The team started the meeting by discussing the Ropsten fork for Constantinople. Here, at the time of discussion, the fork was around 3,000 blocks away and only one fork is going to occur on the network, unlike the two forks decided for Constantinople, with the other fork named Petersburg.
The second fork was introduced to disable the Ethereum Improvement Protocol in which issues were identified hours before the previous schedule for Constantinople that was set to occur in January 2019. The updated version for both Geth and Parity was released by the respective teams this week.
The Geth team posted on Github:
“Geth v1.8.22 re-enables all Constantinople changes and contains an additional fork, Petersburg, to disable EIP-1283. This procedure is meant to ease the transition on networks like Ropsten where the Constantinople transition had already taken place when an issue with EIP-1283 was discovered. On the main network, Constantinople and Petersburg activate at the same time.”
Afri Schoedon, hard fork co-ordinator and release manager at Parity, also Tweeted about the new version of Parity that supports both Constantinople and Petersburg:
“Parity Ethereum 2.2.8 stable and 2.3.1 beta arrived.
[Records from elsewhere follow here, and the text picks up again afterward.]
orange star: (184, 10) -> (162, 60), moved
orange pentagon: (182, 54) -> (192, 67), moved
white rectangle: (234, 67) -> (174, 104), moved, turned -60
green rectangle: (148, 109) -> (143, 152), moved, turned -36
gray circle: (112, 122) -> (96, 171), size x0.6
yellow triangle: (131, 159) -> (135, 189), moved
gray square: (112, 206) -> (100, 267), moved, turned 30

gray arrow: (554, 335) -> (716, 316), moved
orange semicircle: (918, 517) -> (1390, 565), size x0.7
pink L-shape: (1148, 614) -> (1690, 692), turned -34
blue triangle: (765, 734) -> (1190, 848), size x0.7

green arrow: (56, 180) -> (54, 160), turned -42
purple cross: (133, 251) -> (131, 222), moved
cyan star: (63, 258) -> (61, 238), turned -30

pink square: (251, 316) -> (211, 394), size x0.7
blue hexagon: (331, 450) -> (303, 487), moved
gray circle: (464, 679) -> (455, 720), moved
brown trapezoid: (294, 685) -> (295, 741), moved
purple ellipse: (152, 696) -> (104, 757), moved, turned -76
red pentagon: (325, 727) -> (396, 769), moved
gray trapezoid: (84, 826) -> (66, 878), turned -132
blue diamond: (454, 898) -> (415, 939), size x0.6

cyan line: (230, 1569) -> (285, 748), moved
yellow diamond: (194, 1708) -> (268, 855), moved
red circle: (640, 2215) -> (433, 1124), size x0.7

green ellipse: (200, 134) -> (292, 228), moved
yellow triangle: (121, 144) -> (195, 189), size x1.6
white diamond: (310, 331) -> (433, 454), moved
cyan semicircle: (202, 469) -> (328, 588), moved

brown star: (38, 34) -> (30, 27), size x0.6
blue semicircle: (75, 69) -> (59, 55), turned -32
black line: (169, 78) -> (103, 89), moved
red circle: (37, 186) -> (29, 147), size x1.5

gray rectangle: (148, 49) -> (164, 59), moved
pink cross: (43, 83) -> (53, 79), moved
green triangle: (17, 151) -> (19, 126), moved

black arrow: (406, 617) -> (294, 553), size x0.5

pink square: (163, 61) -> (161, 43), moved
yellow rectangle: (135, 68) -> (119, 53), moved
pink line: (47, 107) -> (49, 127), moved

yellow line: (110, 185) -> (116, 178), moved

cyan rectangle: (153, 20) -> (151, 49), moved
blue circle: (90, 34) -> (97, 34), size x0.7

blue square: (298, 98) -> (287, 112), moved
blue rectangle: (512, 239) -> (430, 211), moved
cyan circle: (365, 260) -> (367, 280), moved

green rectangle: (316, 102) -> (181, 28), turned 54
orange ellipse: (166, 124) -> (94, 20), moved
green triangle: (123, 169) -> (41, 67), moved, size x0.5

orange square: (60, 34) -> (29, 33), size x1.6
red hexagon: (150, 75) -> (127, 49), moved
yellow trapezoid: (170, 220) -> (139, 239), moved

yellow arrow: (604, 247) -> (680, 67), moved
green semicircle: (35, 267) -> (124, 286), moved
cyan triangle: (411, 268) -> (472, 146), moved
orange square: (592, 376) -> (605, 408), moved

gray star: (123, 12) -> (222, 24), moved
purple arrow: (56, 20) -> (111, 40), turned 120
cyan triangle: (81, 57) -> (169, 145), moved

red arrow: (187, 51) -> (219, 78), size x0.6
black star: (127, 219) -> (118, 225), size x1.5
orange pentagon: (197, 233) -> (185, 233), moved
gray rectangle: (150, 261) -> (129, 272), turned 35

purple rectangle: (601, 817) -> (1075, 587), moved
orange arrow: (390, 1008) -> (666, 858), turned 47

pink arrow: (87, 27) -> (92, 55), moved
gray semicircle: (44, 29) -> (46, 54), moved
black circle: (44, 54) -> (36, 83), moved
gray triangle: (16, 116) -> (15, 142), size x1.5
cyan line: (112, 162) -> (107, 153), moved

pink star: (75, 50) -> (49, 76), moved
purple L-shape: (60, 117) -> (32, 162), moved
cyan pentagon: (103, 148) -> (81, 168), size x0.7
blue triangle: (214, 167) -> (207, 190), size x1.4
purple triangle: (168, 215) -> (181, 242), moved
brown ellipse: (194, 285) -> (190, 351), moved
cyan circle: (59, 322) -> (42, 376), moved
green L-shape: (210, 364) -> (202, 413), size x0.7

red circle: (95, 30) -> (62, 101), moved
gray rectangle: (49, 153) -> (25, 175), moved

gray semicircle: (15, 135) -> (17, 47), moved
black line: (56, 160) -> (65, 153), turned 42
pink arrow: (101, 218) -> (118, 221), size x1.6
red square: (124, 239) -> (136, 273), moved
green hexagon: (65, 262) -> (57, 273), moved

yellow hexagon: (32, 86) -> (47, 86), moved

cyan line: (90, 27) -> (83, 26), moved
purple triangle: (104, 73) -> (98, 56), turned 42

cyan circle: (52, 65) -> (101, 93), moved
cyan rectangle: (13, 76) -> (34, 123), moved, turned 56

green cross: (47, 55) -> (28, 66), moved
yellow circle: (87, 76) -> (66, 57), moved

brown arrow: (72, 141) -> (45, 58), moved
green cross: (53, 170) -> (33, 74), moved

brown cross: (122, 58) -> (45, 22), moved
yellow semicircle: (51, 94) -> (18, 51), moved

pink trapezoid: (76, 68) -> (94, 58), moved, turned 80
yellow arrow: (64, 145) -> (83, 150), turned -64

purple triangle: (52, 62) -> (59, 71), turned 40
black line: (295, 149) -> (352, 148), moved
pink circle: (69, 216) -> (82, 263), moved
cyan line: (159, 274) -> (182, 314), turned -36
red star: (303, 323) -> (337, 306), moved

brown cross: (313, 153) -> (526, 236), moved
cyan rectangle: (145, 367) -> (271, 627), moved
This enables Constantinople and St. Petersfork. Upgrading is mandatory for Ethereum, Kovan, Ropsten, Görli, POA Sokol, and POA Core networks.’
Martin Holst Swende, the security lead of the Ethereum Foundation, however, stated that there could be problems encountered during the Ropsten fork for Constantinople. This could be taking into account the previous fork on Ropsten, which was met with several issues because of the difference in Parity and Geth, and the lack of miners for Ropsten.
This was followed with the team discussing ProgPow. The proposal of ProgPow implementation was first made in 2018 because of the rising concern among miners over ASIC mining hardware on Ethereum. Currently, it has been decided that it would be best to perform third-party audits on ProgPow to test whether the claims of ProPow reducing ASIC efficiency stands true and to ensure that their team would not encounter any problems during its launch on the Mainnet.